Repeat only the lines below from the one containing "текстур паки" through the one containing "Pocket Edition и следите", inclusive, exactly as written.
Extracted information section start
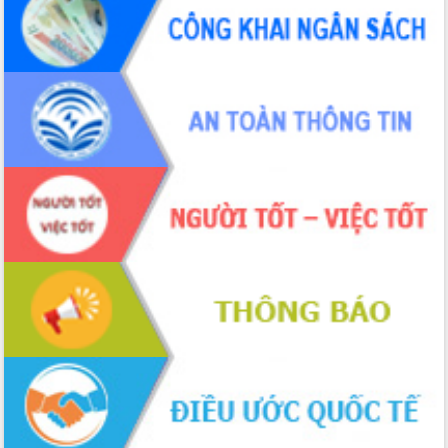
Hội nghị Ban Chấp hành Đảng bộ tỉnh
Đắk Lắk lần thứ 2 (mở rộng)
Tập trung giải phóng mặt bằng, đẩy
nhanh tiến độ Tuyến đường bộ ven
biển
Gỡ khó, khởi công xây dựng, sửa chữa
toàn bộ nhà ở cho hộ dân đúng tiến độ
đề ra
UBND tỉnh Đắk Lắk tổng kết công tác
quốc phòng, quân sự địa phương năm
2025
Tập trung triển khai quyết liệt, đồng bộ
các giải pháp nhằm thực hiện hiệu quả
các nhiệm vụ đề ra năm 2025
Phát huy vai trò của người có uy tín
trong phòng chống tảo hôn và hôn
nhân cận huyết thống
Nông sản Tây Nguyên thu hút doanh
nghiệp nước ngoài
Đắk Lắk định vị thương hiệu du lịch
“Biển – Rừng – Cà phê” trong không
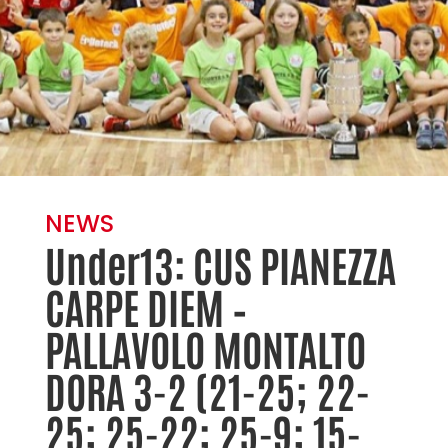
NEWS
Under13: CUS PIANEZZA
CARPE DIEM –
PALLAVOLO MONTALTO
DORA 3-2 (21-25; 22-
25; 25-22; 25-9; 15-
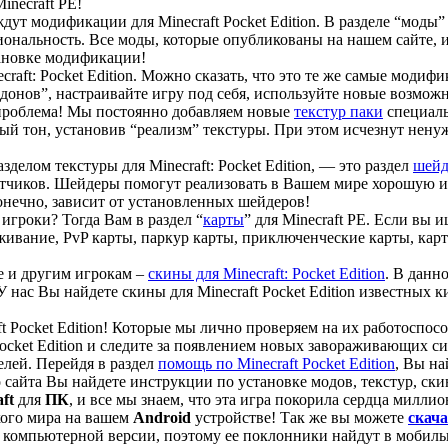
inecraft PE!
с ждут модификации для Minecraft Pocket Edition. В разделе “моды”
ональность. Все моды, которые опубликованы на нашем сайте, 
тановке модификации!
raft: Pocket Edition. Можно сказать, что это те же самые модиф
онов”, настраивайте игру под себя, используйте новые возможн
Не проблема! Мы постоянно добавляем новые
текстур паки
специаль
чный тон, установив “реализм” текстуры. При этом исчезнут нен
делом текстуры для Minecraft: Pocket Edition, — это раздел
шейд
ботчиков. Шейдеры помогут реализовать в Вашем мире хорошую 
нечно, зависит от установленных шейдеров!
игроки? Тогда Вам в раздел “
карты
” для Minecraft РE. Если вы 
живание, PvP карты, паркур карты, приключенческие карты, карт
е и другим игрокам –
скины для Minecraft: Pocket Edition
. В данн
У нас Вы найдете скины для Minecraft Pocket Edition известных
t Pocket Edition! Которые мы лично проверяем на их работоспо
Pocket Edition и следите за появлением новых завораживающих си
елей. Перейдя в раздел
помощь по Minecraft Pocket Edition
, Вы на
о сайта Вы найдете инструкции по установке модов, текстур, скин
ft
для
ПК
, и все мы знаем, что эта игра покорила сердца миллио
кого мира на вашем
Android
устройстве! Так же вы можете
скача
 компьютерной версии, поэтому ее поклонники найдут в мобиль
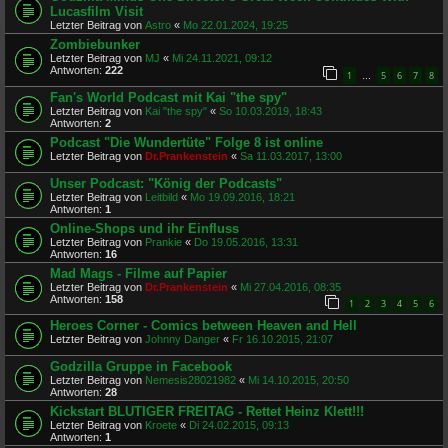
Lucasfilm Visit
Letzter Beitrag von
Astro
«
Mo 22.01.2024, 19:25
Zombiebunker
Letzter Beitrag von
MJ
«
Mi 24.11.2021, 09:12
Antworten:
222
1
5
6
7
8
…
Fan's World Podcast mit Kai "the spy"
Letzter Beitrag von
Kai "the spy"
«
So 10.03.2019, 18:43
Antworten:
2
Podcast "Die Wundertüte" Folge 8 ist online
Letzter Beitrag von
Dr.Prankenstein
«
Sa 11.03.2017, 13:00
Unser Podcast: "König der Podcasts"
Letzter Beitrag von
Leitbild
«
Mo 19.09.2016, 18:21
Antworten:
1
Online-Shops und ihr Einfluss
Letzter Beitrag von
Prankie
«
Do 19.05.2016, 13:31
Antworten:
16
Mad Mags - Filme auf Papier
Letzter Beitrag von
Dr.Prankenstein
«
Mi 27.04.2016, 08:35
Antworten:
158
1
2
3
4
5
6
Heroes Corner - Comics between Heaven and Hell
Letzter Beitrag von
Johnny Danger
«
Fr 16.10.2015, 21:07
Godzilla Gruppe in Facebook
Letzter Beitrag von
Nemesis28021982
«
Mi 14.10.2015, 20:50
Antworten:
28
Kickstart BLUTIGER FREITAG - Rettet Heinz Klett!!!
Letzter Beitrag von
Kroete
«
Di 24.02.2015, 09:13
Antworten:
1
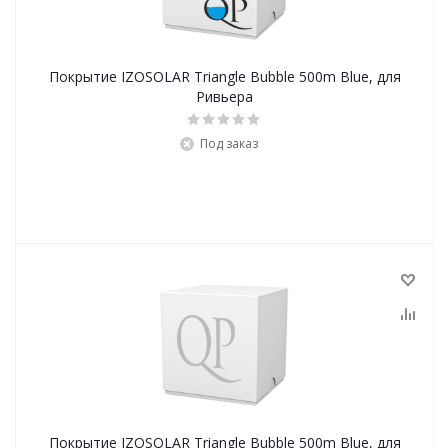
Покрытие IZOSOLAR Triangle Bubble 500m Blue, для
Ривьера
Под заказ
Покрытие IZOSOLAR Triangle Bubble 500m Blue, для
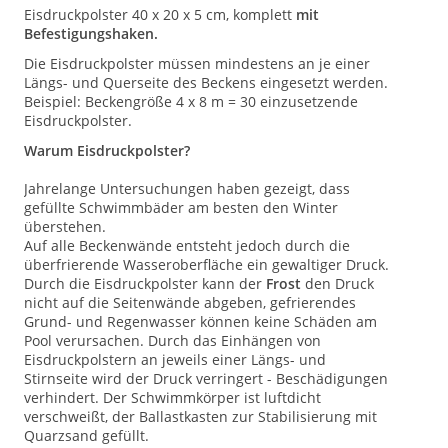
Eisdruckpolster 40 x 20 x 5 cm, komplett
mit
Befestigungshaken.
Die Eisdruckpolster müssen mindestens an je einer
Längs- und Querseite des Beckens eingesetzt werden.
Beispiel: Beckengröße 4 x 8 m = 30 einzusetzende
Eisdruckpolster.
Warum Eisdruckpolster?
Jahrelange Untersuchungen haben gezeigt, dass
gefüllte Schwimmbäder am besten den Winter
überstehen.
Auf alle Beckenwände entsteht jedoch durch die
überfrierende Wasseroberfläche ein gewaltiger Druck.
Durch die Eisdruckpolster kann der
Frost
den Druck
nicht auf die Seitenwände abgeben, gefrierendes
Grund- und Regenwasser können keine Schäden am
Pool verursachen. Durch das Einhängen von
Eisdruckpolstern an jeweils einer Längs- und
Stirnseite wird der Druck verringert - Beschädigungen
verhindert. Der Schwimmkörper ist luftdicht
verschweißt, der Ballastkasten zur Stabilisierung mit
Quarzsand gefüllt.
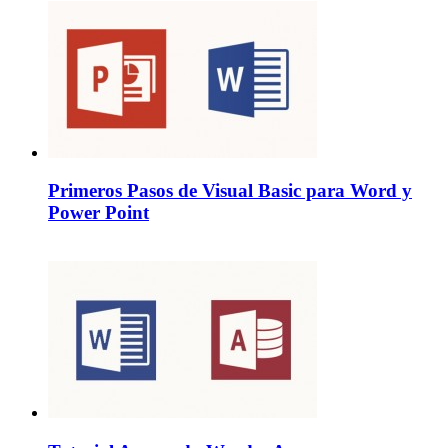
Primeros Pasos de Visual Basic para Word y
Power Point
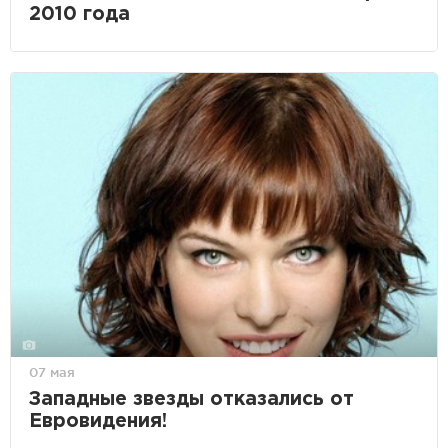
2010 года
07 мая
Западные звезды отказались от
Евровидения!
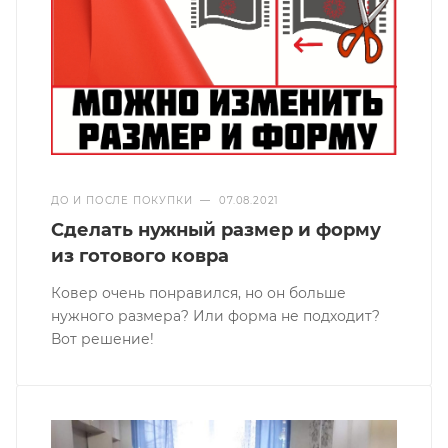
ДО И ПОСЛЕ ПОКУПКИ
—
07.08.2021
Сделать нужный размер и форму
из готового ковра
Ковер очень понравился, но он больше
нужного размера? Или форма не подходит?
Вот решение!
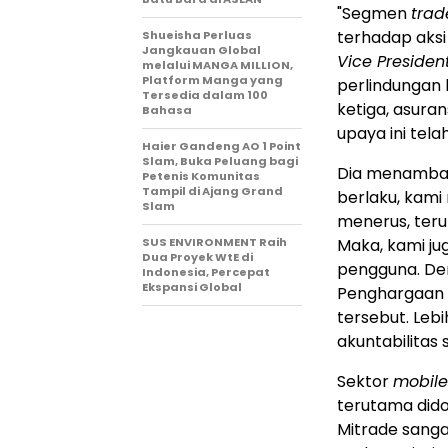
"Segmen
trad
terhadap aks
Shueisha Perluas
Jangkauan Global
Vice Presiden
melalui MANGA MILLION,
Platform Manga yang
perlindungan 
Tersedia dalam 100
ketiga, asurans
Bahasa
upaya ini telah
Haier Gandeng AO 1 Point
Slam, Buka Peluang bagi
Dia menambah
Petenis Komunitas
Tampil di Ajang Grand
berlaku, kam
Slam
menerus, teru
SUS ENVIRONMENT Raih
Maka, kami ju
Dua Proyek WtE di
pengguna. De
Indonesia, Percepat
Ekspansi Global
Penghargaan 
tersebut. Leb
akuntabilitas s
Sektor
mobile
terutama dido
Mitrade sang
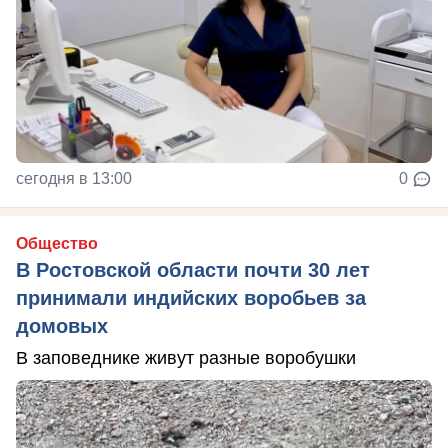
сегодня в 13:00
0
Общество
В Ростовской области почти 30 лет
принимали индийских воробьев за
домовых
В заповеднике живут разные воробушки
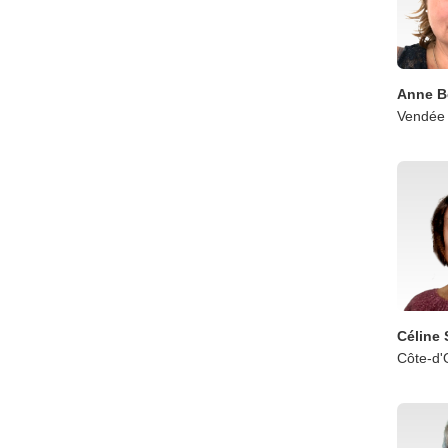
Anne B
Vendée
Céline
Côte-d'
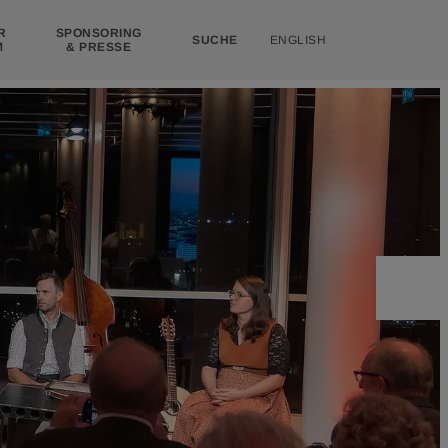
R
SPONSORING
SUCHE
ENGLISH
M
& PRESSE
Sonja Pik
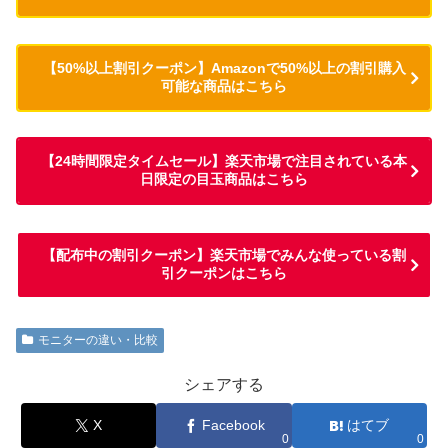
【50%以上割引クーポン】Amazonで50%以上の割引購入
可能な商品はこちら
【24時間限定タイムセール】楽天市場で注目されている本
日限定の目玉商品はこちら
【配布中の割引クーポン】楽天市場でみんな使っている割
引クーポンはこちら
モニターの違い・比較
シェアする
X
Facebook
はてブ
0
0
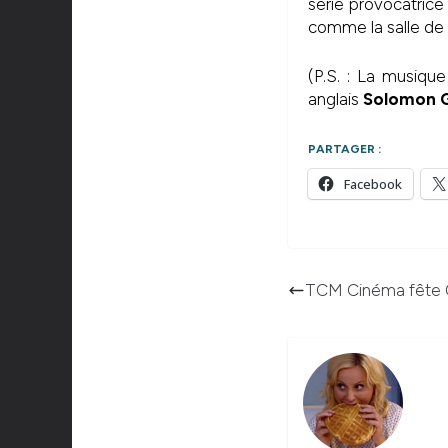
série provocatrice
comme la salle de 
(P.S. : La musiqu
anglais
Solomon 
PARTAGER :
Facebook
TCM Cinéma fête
Extracted information section end
→ Answer below:
текстур паки
специаль
чный тон, установив “реализм” текстуры. При этом исчезнут нен
делом текстуры для Minecraft: Pocket Edition, — это раздел
шейд
ботчиков. Шейдеры помогут реализовать в Вашем мире хорошую 
нечно, зависит от установленных шейдеров!
игроки? Тогда Вам в раздел “
карты
” для Minecraft РE. Если вы 
живание, PvP карты, паркур карты, приключенческие карты, карт
е и другим игрокам –
скины для Minecraft: Pocket Edition
. В данн
У нас Вы найдете скины для Minecraft Pocket Edition известных
t Pocket Edition! Которые мы лично проверяем на их работоспо
Pocket Edition и следите за появлением новых завораживающих си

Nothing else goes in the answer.